The general economy has been quite resilient over the past year despite persistent inflation
pressures, rising interest rates, tight credit markets and a slumping China economy. Home
prices and labor markets have been pleasant surprises and have anchored the overall
economy. Home values – which usually represents a family’s single biggest asset – have
remained steady and have buoyed consumer confidence. Labor markets have also
unexpectedly outperformed all forecasts as seen by the addition of 2 million new jobs this year
alone. All eyes remain on the Federal Reserve later this month to see if interest rates are
pushed-up a notch.

The first and second quarters of 2022 witnessed slight declines in economic output, which led to
widespread anticipation of a prolonged and potentially deep recession. Prices were climbing
swiftly – along with interest rates – and many prognosticators warned of a sustained period of
stagflation accompanied by steep declines in asset values. Fast forward to today, and we see
the S&P 500 is up over 17% since the mid-year mark last year, unemployment is at record lows,
bond prices are stable, commodity prices are generally lower, and inflation is waning.
While the future is bright for the overall economy, banks have tightened credit at a time when
commercial real estate loans are coming due in big chunks. In the past few weeks, we have
learned that the biggest retail center in San Francisco defaulted on its $500 million loan, Jimmy
Buffet’s $310 million Margaritaville Resort in Times Square has declared bankruptcy, and
several large office towers in the southeast are on the brink of bankruptcy because of an
inability to refinance current loans. This is the beginning of an onslaught of CRE loans coming
due in the next three years and a potential catalyst that restricts credit further.

The RCG Stable Fund provides Collateralized Loan Obligations (CLOs) to businesses with
unencumbered assets which are used to secure a loan. The CLO market in the U.S. is $910
billion within the broader $12 trillion securitized loan market.

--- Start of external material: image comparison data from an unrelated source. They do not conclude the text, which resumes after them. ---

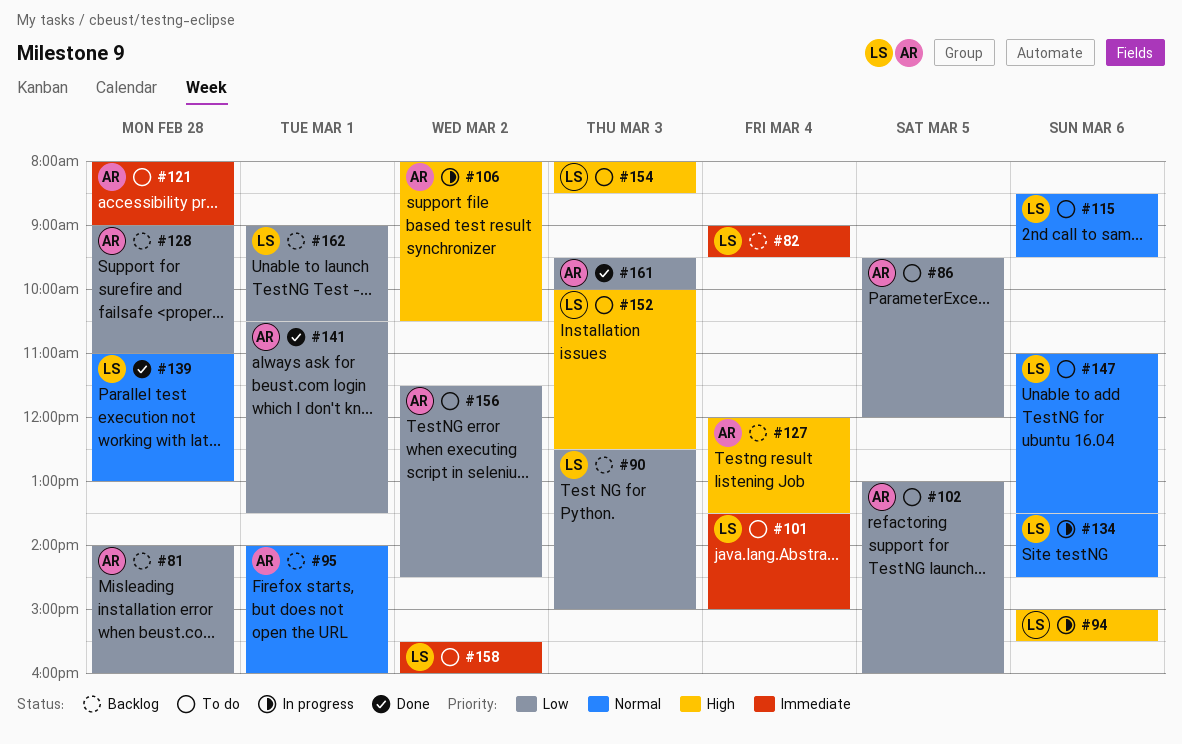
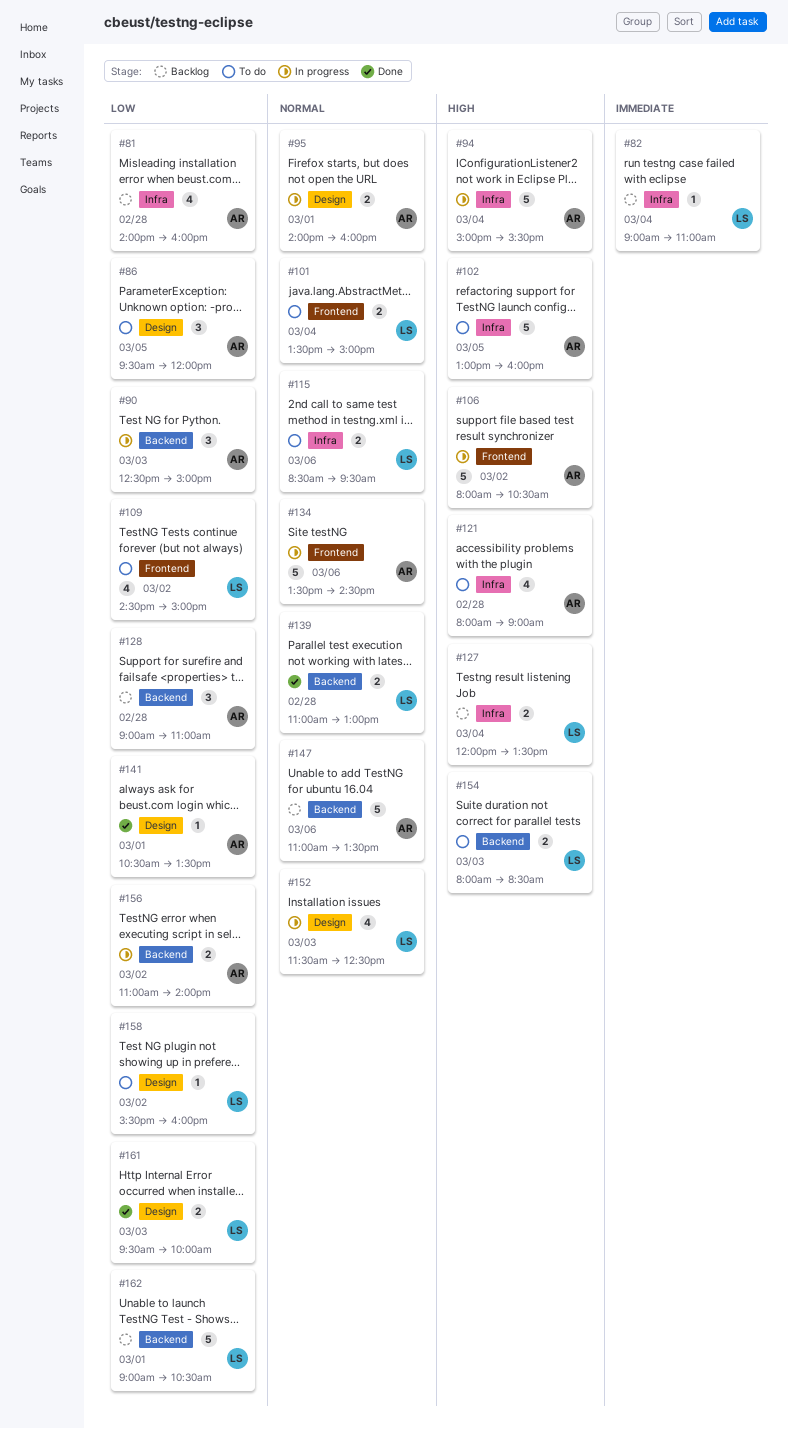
#82, ends: 09:30 -> 11:00
#90, status: Backlog -> In progress
#90, owner: LS -> AR
#94, owner: LS -> AR
#94, day: Mar 6 -> Mar 4
#95, status: Backlog -> In progress
#101, priority: Immediate -> Normal
#102, priority: Low -> High
#109: none -> present
#121, priority: Immediate -> High
#127, owner: AR -> LS
#134, owner: LS -> AR
#147, status: To do -> Backlog
#147, owner: LS -> AR
#152, status: To do -> In progress
#152, priority: High -> Normal
#152, begins: 10:00 -> 11:30
#156, status: To do -> In progress
#156, begins: 11:30 -> 11:00
#156, ends: 14:30 -> 14:00
#158, priority: Immediate -> Low
#161, owner: AR -> LS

Collateralized loans represent a
high yielding, scalable, floating-rate investment alternative with a history of stable credit
performance. The steady performance during the 2008 – 2011 financial crisis and COVID-19
cycles has supported growth in the CLO market, broadened its investor base and cultivated a
strong secondary market.

The Stable Fund has performed well since its inception in 2019 because of its credit and
structural research, analytical processes, and sophisticated structuring capabilities. The Fund’s
current yield has increased meaningfully as the Fed has increased rates and is now 10.75%.
Our focus on collateralizing variable rate loans with liquid corporate assets such as specialty
loan portfolios and inventory of finished goods has provided consistent loan portfolio
performance. We continue to see both strong loan demand and a favorable pricing environment.
due to tightening of available credit from traditional sources.